Norepinephrine activates α₁-adrenergic receptor signaling to promote mitochondrial fission on cultured cardiomyocytes. (A) Representative confocal microscopy images of cells stimulated with norepinephrine (NE) for 48 h and/or treated with the α₁-adrenergic receptor antagonist Prazosin (Praz, 1 µM), and then stained with Mitotracker Green to visualize mitochondrial network. Scale bar: 5 µm. (B) Quantitative analysis of the mitochondrial morphology of cells treated with norepinephrine for 48 h and/or Praz (mean±s.e.m.; n = 7). (C) Fluorescence profile of cardiomyocytes incubated with fluo3AM (5.4 µM) to visualize cytosolic Ca2+ increases in response to norepinephrine.

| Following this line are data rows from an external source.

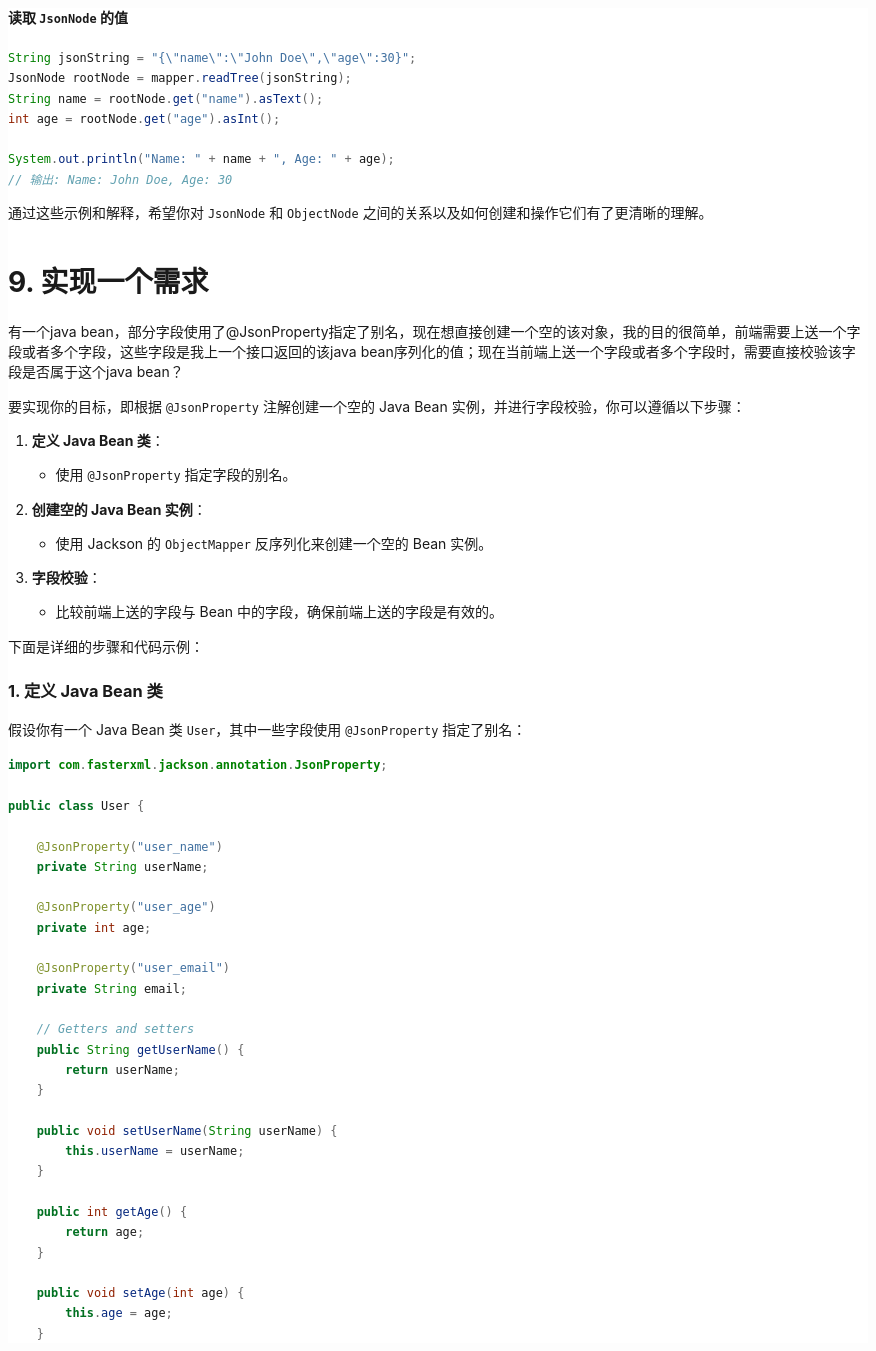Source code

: #### 读取 `JsonNode` 的值

```java
String jsonString = "{\"name\":\"John Doe\",\"age\":30}";
JsonNode rootNode = mapper.readTree(jsonString);
String name = rootNode.get("name").asText();
int age = rootNode.get("age").asInt();

System.out.println("Name: " + name + ", Age: " + age);
// 输出: Name: John Doe, Age: 30
```

通过这些示例和解释，希望你对 `JsonNode` 和 `ObjectNode` 之间的关系以及如何创建和操作它们有了更清晰的理解。

# 9. 实现一个需求
有一个java bean，部分字段使用了@JsonProperty指定了别名，现在想直接创建一个空的该对象，我的目的很简单，前端需要上送一个字段或者多个字段，这些字段是我上一个接口返回的该java bean序列化的值；现在当前端上送一个字段或者多个字段时，需要直接校验该字段是否属于这个java bean？   

要实现你的目标，即根据 `@JsonProperty` 注解创建一个空的 Java Bean 实例，并进行字段校验，你可以遵循以下步骤：

1. **定义 Java Bean 类**：
   - 使用 `@JsonProperty` 指定字段的别名。

2. **创建空的 Java Bean 实例**：
   - 使用 Jackson 的 `ObjectMapper` 反序列化来创建一个空的 Bean 实例。

3. **字段校验**：
   - 比较前端上送的字段与 Bean 中的字段，确保前端上送的字段是有效的。

下面是详细的步骤和代码示例：

### 1. 定义 Java Bean 类

假设你有一个 Java Bean 类 `User`，其中一些字段使用 `@JsonProperty` 指定了别名：

```java
import com.fasterxml.jackson.annotation.JsonProperty;

public class User {

    @JsonProperty("user_name")
    private String userName;

    @JsonProperty("user_age")
    private int age;

    @JsonProperty("user_email")
    private String email;

    // Getters and setters
    public String getUserName() {
        return userName;
    }

    public void setUserName(String userName) {
        this.userName = userName;
    }

    public int getAge() {
        return age;
    }

    public void setAge(int age) {
        this.age = age;
    }

```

White circles and black squares show control cells and cardiomyocytes preincubated with Praz for 30 min, respectively. The arrows show the time of norepinephrine stimulation followed by the addition of KCl as a positive control to increase cytosolic Ca²⁺ levels by sarcoplasmic depolarization. (D) Western blots for RCAN 1.4, as a calcineurin activity reporter, in cells stimulated with norepinephrine (0–48 h). A quantification is presented in the lower panel (mean±s.e.m.; n = 4). (E) Representative western blot (n = 3) for phospho-Drp1 (Ser637) protein. Forskolin (FK) was used as a positive phosphorylation control. *P<0.05 versus control or t = 0; ^#P<0.05 versus norepinephrine-stimulated cells.

Fig. 7.

Calcineurin activation induces mitochondrial fission in cultured cardiomyocytes. (A) Representative confocal microscopy images of cells stained with Mitotracker Green after transduction with the adenovirus containing LacZ, CAIN or calcineurin (CN) and after norepinephrine (NE) stimulus (48 h). Scale bar: 5 µm. (B) Quantitative analysis of confocal microscopy images of cell treated as in A to evaluate mitochondrial morphology (mean±s.e.m.; n = 4). (C) Oxygen consumption assays of cardiomyocytes transduced with the indicated adenovirus and stimulated with norepinephrine for 48 h (mean±s.e.m.; n = 4). *P<0.05 versus non stimulated control; ^#P<0.05 versus norepinephrine-stimulated control.